4) Production Costs – For the most part boats are built the same way today as they were in the 50′s. I realize materials have changed as have techniques, but our industry is still very labor intensive . Where is the automation? Where is the breakthrough in material cost reduction? In 1989, a SeaRay 390 retailed for $149,995. Today that same boat would retail for around $350,000, a 58% increase over 20 years. For comparison the Honda Accord in 1989 had a base price of $11,230 while in today that base price is $20,775. That’s a 46% increase. A gallon of milk in 1989 was $2.34. Today it would cost you $4.28, again 46% increase. The irony , is that while the price of a boat has increased so much the Gross Profit Margins have not. I cant speak for every company however I feel very confident in saying that GPM are the same or in most cases lower today than they were in 1989. We must focus on lowering the cost of producing boats or face the realization that we could soon price a product and industry out of existence.

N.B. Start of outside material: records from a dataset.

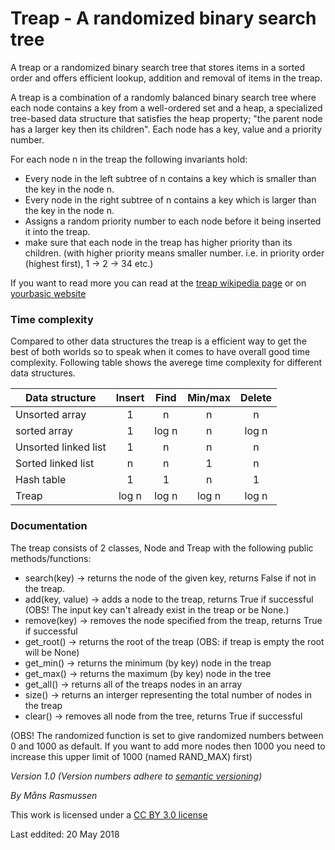 
# Treap - A randomized binary search tree
A treap or a randomized binary search tree that stores items in a sorted order and offers efficient lookup, addition and removal of items in the treap.

A treap is a combination of a randomly balanced binary search tree where each node contains a key from a well-ordered set and a heap, a specialized tree-based data structure that satisfies the heap property; "the parent node has a larger key then its children".
Each node has a key, value and a priority number. 

For each node n in the treap the following invariants hold:
* Every node in the left subtree of n contains a key which is smaller than the key in the node n.
* Every node in the right subtree of n contains a key which is larger than the key in the node n.
* Assigns a random priority number to each node before it being inserted it into the treap.
* make sure that each node in the treap has higher priority than its children.
(with higher priority means smaller number. i.e. in priority order (highest first), 1 -> 2 -> 34 etc.)

If you want to read more you can read at the [treap wikipedia page](https://en.wikipedia.org/wiki/Treap) or on [yourbasic website](https://yourbasic.org/algorithms/treap/)

### Time complexity
Compared to other data structures the treap is a efficient way to get the best of both worlds so to speak when it comes to have overall good time complexity. Following table shows the averege time complexity for different data structures.

|    Data structure    | Insert | Find | Min/max | Delete |
| ------------------   |:------:|:----:|:-------:|:------:|
| Unsorted array       |       1|     n|        n|       n|
| sorted array         |       1| log n|        n|   log n|
| Unsorted linked list |       1|     n|        n|       n|
| Sorted linked list   |       n|     n|        1|       n|
| Hash table           |       1|     1|        n|       1|
| Treap                |   log n| log n|    log n|   log n|


### Documentation
The treap consists of 2 classes, Node and Treap with the following public methods/functions: 

* search(key)       -> returns the node of the given key, returns False if not in the treap. 
* add(key, value)   -> adds a node to the treap, returns True if successful  (OBS! The input key can't already exist in the treap or be None.)
* remove(key)       -> removes the node specified from the treap, returns True if successful
* get_root()        -> returns the root of the treap (OBS: if treap is empty the root will be None)
* get_min()         -> returns the minimum (by key) node in the treap
* get_max()         -> returns the maximum (by key) node in the tree
* get_all()         -> returns all of the treaps nodes in an array
* size()            -> returns an interger representing the total number of nodes in the treap
* clear()           -> removes all node from the tree, returns True if successful

(OBS! The randomized function is set to give randomized numbers between 0 and 1000 as default. If you want to add more nodes then 1000 you need to increase this upper limit of 1000 (named RAND_MAX) first)

_Version 1.0_
_(Version numbers adhere to [semantic versioning](https://semver.org/))_

*By Måns Rasmussen*

This work is licensed under a [CC BY 3.0 license](https://creativecommons.org/licenses/by/3.0/)

Last eddited: 20 May 2018
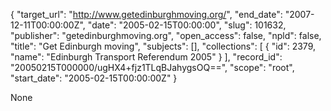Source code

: {
  "target_url": "http://www.getedinburghmoving.org/", 
  "end_date": "2007-12-11T00:00:00Z", 
  "date": "2005-02-15T00:00:00", 
  "slug": 101632, 
  "publisher": "getedinburghmoving.org", 
  "open_access": false, 
  "npld": false, 
  "title": "Get Edinburgh moving", 
  "subjects": [], 
  "collections": [
    {
      "id": 2379, 
      "name": "Edinburgh Transport Referendum 2005"
    }
  ], 
  "record_id": "20050215T000000/ugHX4+fjz1TLqBJahygsOQ==", 
  "scope": "root", 
  "start_date": "2005-02-15T00:00:00Z"
}

None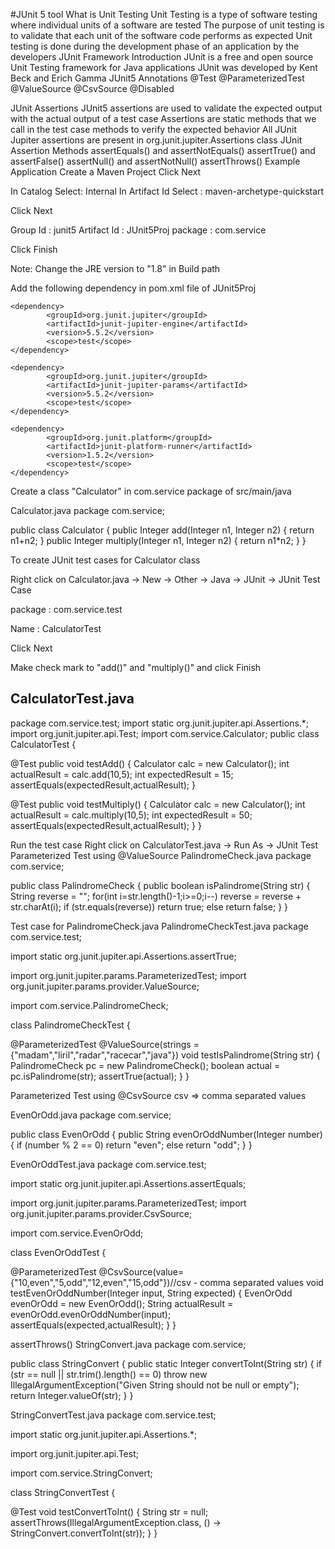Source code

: #JUnit 5 tool
What is Unit Testing
Unit Testing is a type of software testing where individual units of a software are tested
The purpose of unit testing is to validate that each unit of the software code performs as expected
Unit testing is done during the development phase of an application by the developers
JUnit Framework Introduction
JUnit is a free and open source Unit Testing framework for Java applications
JUnit was developed by Kent Beck and Erich Gamma
JUnit5 Annotations
@Test @ParameterizedTest @ValueSource @CsvSource @Disabled

JUnit Assertions
JUnit5 assertions are used to validate the expected output with the actual output of a test case
Assertions are static methods that we call in the test case methods to verify the expected behavior
All JUnit Jupiter assertions are present in org.junit.jupiter.Assertions class
JUnit Assertion Methods
assertEquals() and assertNotEquals()
assertTrue() and assertFalse()
assertNull() and assertNotNull()
assertThrows() Example Application
Create a Maven Project Click Next

In Catalog Select: Internal In Artifact Id Select : maven-archetype-quickstart

Click Next

Group Id : junit5 Artifact Id : JUnit5Proj package : com.service

Click Finish

Note: Change the JRE version to "1.8" in Build path

Add the following dependency in pom.xml file of JUnit5Proj

	<dependency>
			<groupId>org.junit.jupiter</groupId>
			<artifactId>junit-jupiter-engine</artifactId>
			<version>5.5.2</version>
			<scope>test</scope>
	</dependency>

	<dependency>
			<groupId>org.junit.jupiter</groupId>
			<artifactId>junit-jupiter-params</artifactId>
			<version>5.5.2</version>
			<scope>test</scope>
	</dependency>

	<dependency>
			<groupId>org.junit.platform</groupId>
			<artifactId>junit-platform-runner</artifactId>
			<version>1.5.2</version>
			<scope>test</scope>
	</dependency>
Create a class "Calculator" in com.service package of src/main/java

Calculator.java
package com.service;

public class Calculator { public Integer add(Integer n1, Integer n2) { return n1+n2; } public Integer multiply(Integer n1, Integer n2) { return n1*n2; } }

To create JUnit test cases for Calculator class

Right click on Calculator.java -> New -> Other -> Java -> JUnit -> JUnit Test Case


package : com.service.test

Name : CalculatorTest

Click Next

Make check mark to "add()" and "multiply()" and click Finish



CalculatorTest.java
-------------------
package com.service.test;
import static org.junit.jupiter.api.Assertions.*;
import org.junit.jupiter.api.Test;
import com.service.Calculator;
public class CalculatorTest {

@Test
public void testAdd() {
	Calculator calc = new Calculator();
	int actualResult = calc.add(10,5);
	int expectedResult = 15;
	assertEquals(expectedResult,actualResult);
}

@Test
public void testMultiply() {
	Calculator calc = new Calculator();
	int actualResult = calc.multiply(10,5);
	int expectedResult = 50;
	assertEquals(expectedResult,actualResult);
}
}

Run the test case Right click on CalculatorTest.java -> Run As -> JUnit Test
Parameterized Test using @ValueSource
PalindromeCheck.java
package com.service;

public class PalindromeCheck { public boolean isPalindrome(String str) { String reverse = ""; for(int i=str.length()-1;i>=0;i--) reverse = reverse + str.charAt(i); if (str.equals(reverse)) return true; else return false; } }

Test case for PalindromeCheck.java
PalindromeCheckTest.java
package com.service.test;

import static org.junit.jupiter.api.Assertions.assertTrue;

import org.junit.jupiter.params.ParameterizedTest; import org.junit.jupiter.params.provider.ValueSource;

import com.service.PalindromeCheck;

class PalindromeCheckTest {

@ParameterizedTest
@ValueSource(strings = {"madam","liril","radar","racecar","java"})
void testIsPalindrome(String str) {
	PalindromeCheck pc = new PalindromeCheck();
	boolean actual = pc.isPalindrome(str);
	assertTrue(actual);
}
}

Parameterized Test using @CsvSource
csv => comma separated values

EvenOrOdd.java
package com.service;

public class EvenOrOdd { public String evenOrOddNumber(Integer number) { if (number % 2 == 0) return "even"; else return "odd"; } }

EvenOrOddTest.java
package com.service.test;

import static org.junit.jupiter.api.Assertions.assertEquals;

import org.junit.jupiter.params.ParameterizedTest; import org.junit.jupiter.params.provider.CsvSource;

import com.service.EvenOrOdd;

class EvenOrOddTest {

@ParameterizedTest
@CsvSource(value= {"10,even","5,odd","12,even","15,odd"})//csv - comma separated values
void testEvenOrOddNumber(Integer input, String expected) {
	EvenOrOdd evenOrOdd = new EvenOrOdd();
	String actualResult = evenOrOdd.evenOrOddNumber(input);
	assertEquals(expected,actualResult);
}
}

assertThrows()
StringConvert.java
package com.service;

public class StringConvert { public static Integer convertToInt(String str) { if (str == null || str.trim().length() == 0) throw new IllegalArgumentException("Given String should not be null or empty"); return Integer.valueOf(str); } }

StringConvertTest.java
package com.service.test;

import static org.junit.jupiter.api.Assertions.*;

import org.junit.jupiter.api.Test;

import com.service.StringConvert;

class StringConvertTest {

@Test
void testConvertToInt() {
	String str = null;
	assertThrows(IllegalArgumentException.class, () -> StringConvert.convertToInt(str));
}
}
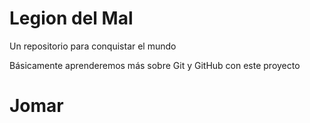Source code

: # Legion del Mal
Un repositorio para conquistar el mundo

Básicamente aprenderemos más sobre Git y GitHub con este proyecto

# Jomar
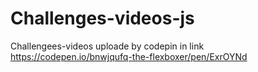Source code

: # Challenges-videos-js
Challengees-videos
uploade by codepin in link
https://codepen.io/bnwjqufq-the-flexboxer/pen/ExrOYNd
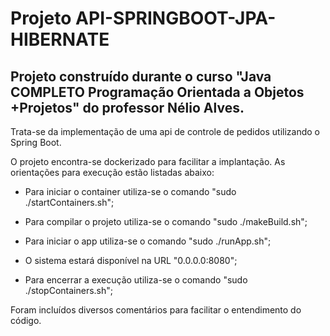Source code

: # Projeto API-SPRINGBOOT-JPA-HIBERNATE

## Projeto construído durante o curso "Java COMPLETO Programação Orientada a Objetos +Projetos" do professor Nélio Alves.

Trata-se da implementação de uma api de controle de pedidos utilizando o Spring Boot.

O projeto encontra-se dockerizado para facilitar a implantação. As orientações para execução estão listadas abaixo:

- Para iniciar o container utiliza-se o comando "sudo ./startContainers.sh";

- Para compilar o projeto utiliza-se o comando "sudo ./makeBuild.sh";

- Para iniciar o app utiliza-se o comando "sudo ./runApp.sh";

- O sistema estará disponível na URL "0.0.0.0:8080";

- Para encerrar a execução utiliza-se o comando "sudo ./stopContainers.sh";

Foram incluídos diversos comentários para facilitar o entendimento do código.
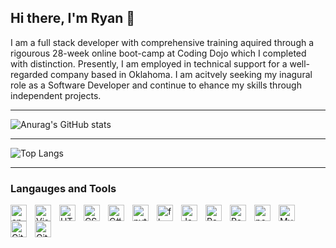 Hi there, I'm Ryan <span class="wave">👋</span>
------------------------------------------------
I am a full stack developer with comprehensive training aquired through a rigourous 28-week online boot-camp at Coding Dojo which I completed with distinction.
Presently, I am employed in technical support for a well-regarded company based in Oklahoma.
I am acitvely seeking my inagural role as a Software Developer and continue to ehance my skills through independent projects. 

---

![Anurag's GitHub stats](https://github-readme-stats.vercel.app/api?username=ryanpalesano&theme=calm)

---


![Top Langs](https://github-readme-stats.vercel.app/api/top-langs/?username=ryanpalesano&theme=tokyonight)

---

### Langauges and Tools

<img align="left" alt="apple" width="26px" src="https://cdn.jsdelivr.net/gh/devicons/devicon@latest/icons/apple/apple-original.svg" style="padding-right:10px;"/>          
<img align="left" alt="Visual Studio Code" width="26px" src="https://cdn.jsdelivr.net/gh/devicons/devicon/icons/vscode/vscode-original.svg" style="padding-right:10px;">
<img align="left" alt="HTML5" width="26px" src="https://cdn.jsdelivr.net/gh/devicons/devicon/icons/html5/html5-original.svg" style="padding-right:10px;">
<img align="left" alt="CSS3" width="26px" src="https://cdn.jsdelivr.net/gh/devicons/devicon/icons/css3/css3-original.svg" style="padding-right:10px;">
<img align="left" alt="C#" width="26px" <src="https://cdn.jsdelivr.net/gh/devicons/devicon@latest/icons/csharp/csharp-original.svg" style="padding-right:10px;"/>
<img align="left" alt="python" width="26px" src="https://cdn.jsdelivr.net/gh/devicons/devicon@latest/icons/python/python-original.svg" style="padding-right:10px;"/>
<img align="left" alt="flask" width="26px" src="https://cdn.jsdelivr.net/gh/devicons/devicon@latest/icons/flask/flask-original.svg" style="padding-right:10px;"/>          
<img align="left" alt="JavaScript" width="26px" src="https://cdn.jsdelivr.net/gh/devicons/devicon/icons/javascript/javascript-original.svg" style="padding-right:10px;">
<img align="left" alt="React" width="26px" src="https://cdn.jsdelivr.net/gh/devicons/devicon/icons/react/react-original.svg" style="padding-right:10px;">
<img align="left" alt="React" width="26px" src="https://cdn.jsdelivr.net/gh/devicons/devicon@latest/icons/bootstrap/bootstrap-original.svg" style="padding-right:10px;"/>          
<img align="left" alt="postgresql" width="26px" src= "https://cdn.jsdelivr.net/gh/devicons/devicon@latest/icons/postgresql/postgresql-original.svg" style="padding-right:10px";/>          
<img align="left" alt="MySQL" width="26px" src="https://cdn.jsdelivr.net/gh/devicons/devicon/icons/mysql/mysql-original.svg" style="padding-right:10px;">
<img align="left" alt="Git" width="26px" src="https://cdn.jsdelivr.net/gh/devicons/devicon/icons/git/git-original.svg" style="padding-right:10px;">
<img align="left" alt="GitHub" width="26px" src="https://user-images.githubusercontent.com/3369400/139447912-e0f43f33-6d9f-45f8-be46-2df5bbc91289.png" style="padding-right:10px;">

          


          

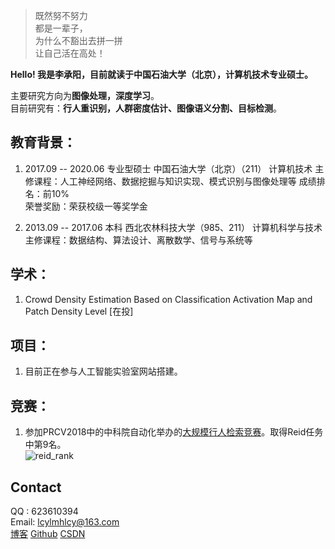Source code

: > 既然努不努力  
> 都是一辈子，  
> 为什么不豁出去拼一拼  
> 让自己活在高处！

**Hello! 我是李承阳，目前就读于中国石油大学（北京），计算机技术专业硕士。**  
  
主要研究方向为**图像处理，深度学习**。  
目前研究有：**行人重识别，人群密度估计、图像语义分割、目标检测**。  

## 教育背景：
1. 2017.09 -- 2020.06   专业型硕士
  中国石油大学（北京）（211）   计算机技术
  主修课程：人工神经网络、数据挖掘与知识实现、模式识别与图像处理等
  成绩排名：前10%                   
  荣誉奖励：荣获校级一等奖学金

2. 2013.09 -- 2017.06   本科
  西北农林科技大学（985、211）  计算机科学与技术
  主修课程：数据结构、算法设计、离散数学、信号与系统等


## 学术：
1. Crowd Density Estimation Based on Classification Activation Map and Patch Density Level [在投]

## 项目：
1. 目前正在参与人工智能实验室网站搭建。

## 竞赛：  
1. 参加PRCV2018中的中科院自动化举办的[大规模行人检索竞赛](http://prcv.qyhw.net.cn/pages/20)。取得Reid任务中第9名。  
![reid_rank](https://github.com/lcylmhlcy/lcylmhlcy.github.io/raw/master/img/reid_bisai.jpg)

## Contact
QQ : 623610394  
Email: lcylmhlcy@163.com  
[博客](https://lcylmhlcy.github.io) 
[Github](http://github.com/lcylmhlcy) 
[CSDN](https://blog.csdn.net/qq_19598705)
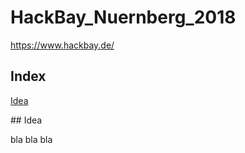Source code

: # HackBay_Nuernberg_2018
https://www.hackbay.de/

## Index
[Idea](#idea)


<a name="idea"/>
## Idea

bla bla bla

5) Retail Experience – Buying a product that costs hundreds of thousands to millions of dollars should have a retail experience that is commensurate with that. Today we don’t have that. Why not? Where are the knowledgeable salesmen with state-of-the-art showrooms. Where are the websites that have users feedback from their experiences with the products? Where are the magazine articles with head to head shootouts that put one boat up against another in a test to see which one prevails?
Unless the leaders of our industry collectively work together to resolve these issues then we too will face the fate of the US Auto Industry. The only problem is, I’m certain there will be no bailing out our sinking ship.